Bluck, however, insists nuclear and renewables do not need to be considered as competitors and that they can in fact work in tandem: “The debate is often posed as renewables versus nuclear and that's an unfortunate facing off of two technologies that could work well together.”
While he admits nuclear power carries risks, not acting to shore up power demand is also a danger if promised battery technology does not come to fruition in the next few years.
“Which do you want to gamble on?” he says.
For Dorfman, the case for nuclear is not strong enough. He argues the current global energy crisis is a “a temporary gas crunch” which, when it ends, is likely to make the cost of nuclear power seem just as expensive as it did before.
Hinkley Point C, a £23bn behemoth due to be completed in 2026 and designed to provide 7pc of the UK’s power needs, was earlier criticised by MPs for being expensive: Developers have been guaranteed an inflation-linked price of power of £92.50 per megawatt hour in 2012 prices, roughly double the market price at the time.
Sharply rising prices in recent months mean the wholesale price of electricity is now £189 per megawatt hour. “It was viewed as being an absurd price,” Bluck says. “Well, it's not looking so absurd now.”
A way of avoiding the extreme expense of giant reactor projects has been offered by Rolls-Royce, which last year said it would join the race to develop small modular reactors that cost roughly £1.8bn apiece and provide about a seventh of the power of Hinkley Point C.
They hope to create a blueprint for reactors which can be largely produced in a factory rather than constructed in their own dedicated sites.

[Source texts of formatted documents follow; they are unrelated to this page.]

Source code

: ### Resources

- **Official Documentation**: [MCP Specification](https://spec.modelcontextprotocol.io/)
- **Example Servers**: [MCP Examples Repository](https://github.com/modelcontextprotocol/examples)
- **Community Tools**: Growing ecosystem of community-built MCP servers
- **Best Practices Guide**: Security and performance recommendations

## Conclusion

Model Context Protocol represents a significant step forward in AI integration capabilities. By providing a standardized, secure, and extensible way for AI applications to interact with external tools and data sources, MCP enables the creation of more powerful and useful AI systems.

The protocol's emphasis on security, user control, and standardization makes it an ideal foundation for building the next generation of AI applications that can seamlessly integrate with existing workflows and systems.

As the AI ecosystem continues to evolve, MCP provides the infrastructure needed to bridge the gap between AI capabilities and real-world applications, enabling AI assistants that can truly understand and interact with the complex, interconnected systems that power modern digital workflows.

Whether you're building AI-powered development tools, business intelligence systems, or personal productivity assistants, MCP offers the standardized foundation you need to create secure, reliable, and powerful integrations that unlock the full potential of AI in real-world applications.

It would churn out standardised reactors without design differences rather than build large projects on individual sites, with the aim of standardising the process and slash costs.
London-based BNF Capital, backed by the billionaire French Perrodo family, is one of two investors pumping £195m into the Rolls-Royce push.
The firm’s director Sean Benson told the Telegraph last November that relying purely on renewables is a fine plan for rich territories with the spending power of Germany or California, but the more cash-strapped countries of the world will want to replace their coal-fired power stations with a technology that works today.
As the competition heats up to produce new versions of power plants, all eyes will be on Flamanville 3 and Taishan for EDF to prove its technical ability - and the feasibility of its new EPR designs.